The Misfortunes of Lolita ❤


"Holding Lolita was like holding a cloud in your arms, because she was soft and cold and unreachable.
She was so unreachable, but here he was, holding her."
-The Misfortunes of Lolita 

Not my photo.

I must admit that I have an account on Wattpad, however, I am a bit picky on what I read. If I see a story that seems interesting to me, I add it to my library and then, eventually, I'll figure out if I want to read it or not.

I am one of those annoying people that needs the writing to be good.
As in, a believable and realistic plot, no misspellings, correct (or mostly correct) grammar, and flow.

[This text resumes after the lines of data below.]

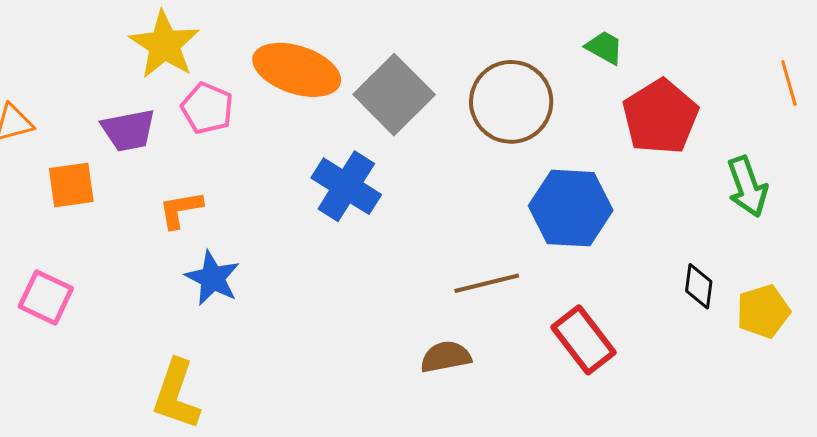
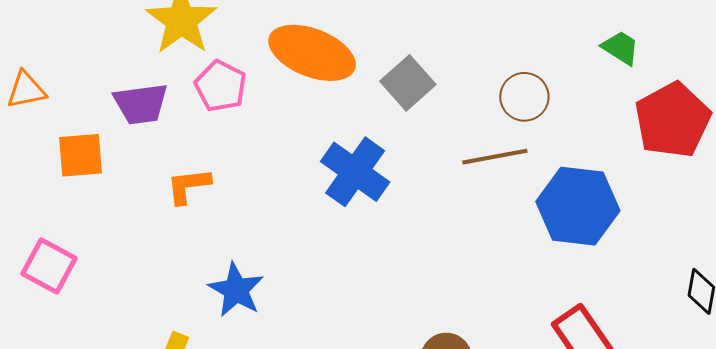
gray square: (394, 95) -> (408, 83), size x0.7
brown circle: (511, 102) -> (524, 97), size x0.6
blue star: (213, 278) -> (236, 290), moved
brown line: (487, 283) -> (495, 157), moved

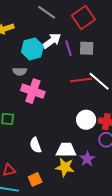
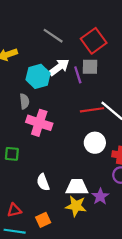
gray square: (87, 48) -> (90, 67), moved
gray semicircle: (20, 71) -> (24, 101), turned -96
white circle: (86, 120) -> (95, 143), moved

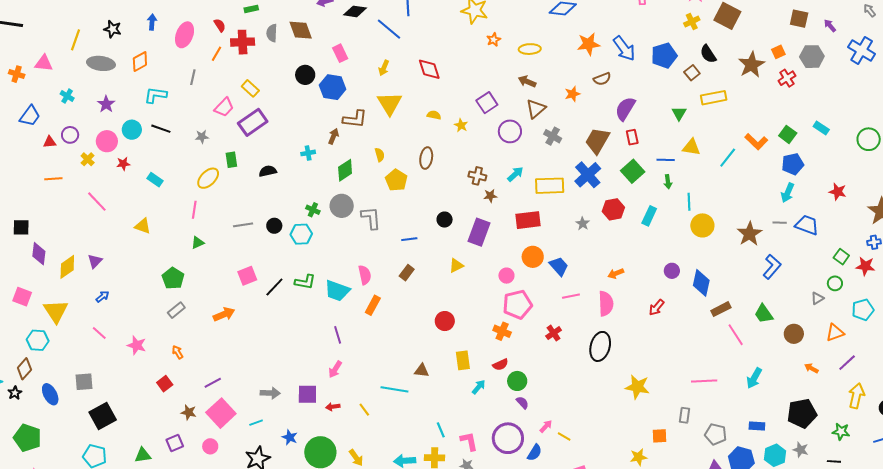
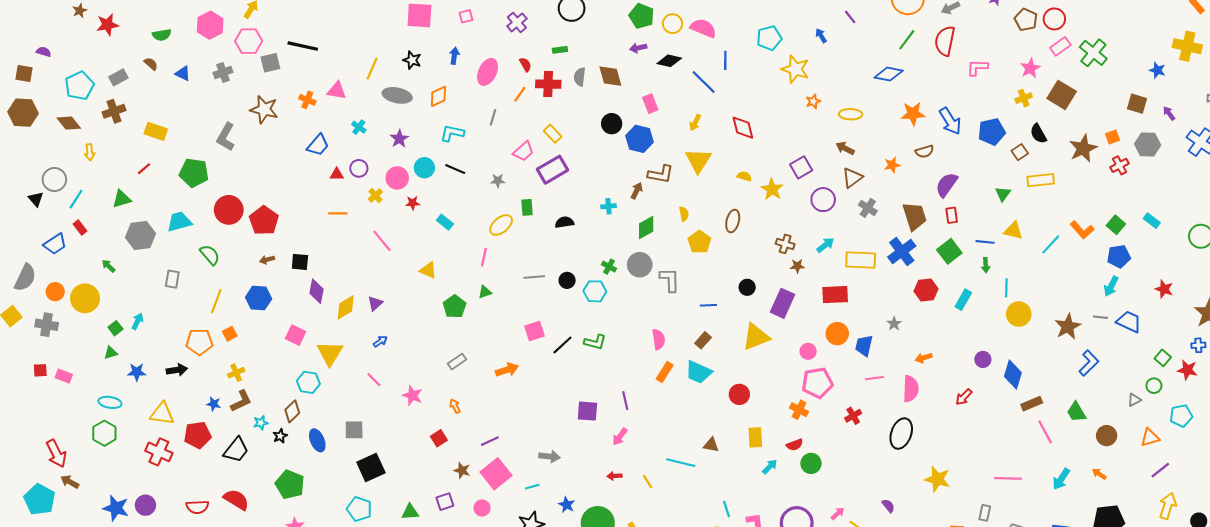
yellow star: (461, 125) -> (772, 189), size x1.5
brown trapezoid: (597, 141) -> (915, 216), turned 128
gray star: (583, 224) -> (894, 324), moved
yellow triangle: (456, 266) -> (756, 337), size x1.8
blue trapezoid: (559, 266) -> (864, 346), turned -130
green pentagon: (173, 278) -> (455, 307), moved
cyan trapezoid: (337, 291) -> (699, 372), moved
orange arrow: (811, 368) -> (1099, 474), moved
purple square: (307, 394) -> (587, 411), moved
purple semicircle: (522, 403) -> (888, 506), moved

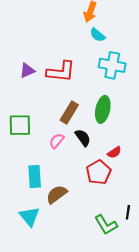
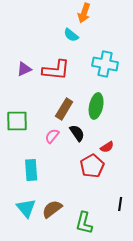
cyan semicircle: (98, 35) -> (71, 35), moved
brown semicircle: (57, 194) -> (52, 209), moved
green L-shape: (106, 225) -> (84, 223), moved, turned 45

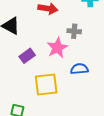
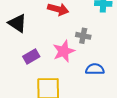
blue semicircle: (79, 69) -> (95, 69), moved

About two or three weeks ago, I stumbled across a story, "The Misfortunes of Lolita" and I read the description of the story.
I was so excited, I added it to my library and I wanted to start reading it immediately but the story was not completed yet. I didn't really feel like reading and reading and reading, reaching the last update and then having to wait for the next.
So this last Friday, I felt like reading, so I went on Wattpad and scrolled through my library, and saw that "The Misfortunes of Lolita" had been completed and you better believe that I wasted absolutely  no time in opening it up and reading it.

I was in love.
Completely and utterly in love.

This story is realistic, believable, inspiring, it is beautiful.
The grammar is impeccable, there are no holes in the plot, everything flows and connects and makes sense.

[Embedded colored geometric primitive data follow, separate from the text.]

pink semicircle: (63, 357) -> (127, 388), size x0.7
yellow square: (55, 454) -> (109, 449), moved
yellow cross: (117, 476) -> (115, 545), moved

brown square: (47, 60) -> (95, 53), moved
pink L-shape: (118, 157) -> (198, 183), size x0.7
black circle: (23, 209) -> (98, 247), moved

There are shocking moments, moments that you thought you saw coming but ended completely differently than you thought they would.
There is love, and laughter, tears and sadness.
Everything.

I cannot even completely bring myself to explain this book, the love I have for it.
It is one of the few Wattpad stories that I am SO happy to have found.
Lucky to have read.
I will remember this story for as long as I can, it is in my heart.
That may sound cheesy, but it is true. I love books and stories, and when I find one as beautiful as this one, there is no way that I will easily forget it.
It touched my ability to love, my soul, my emotions.
I felt happy when I read a chapter.
I felt sad when I read another.
I was nervous when things grew dark for these characters I grew to love.
And I felt proud when they did something they feared.

If this story does not come off my screen, onto paper, and into my hands as a published work, I will be extremely disappointed.

My love is so great for this story, I might just read it again.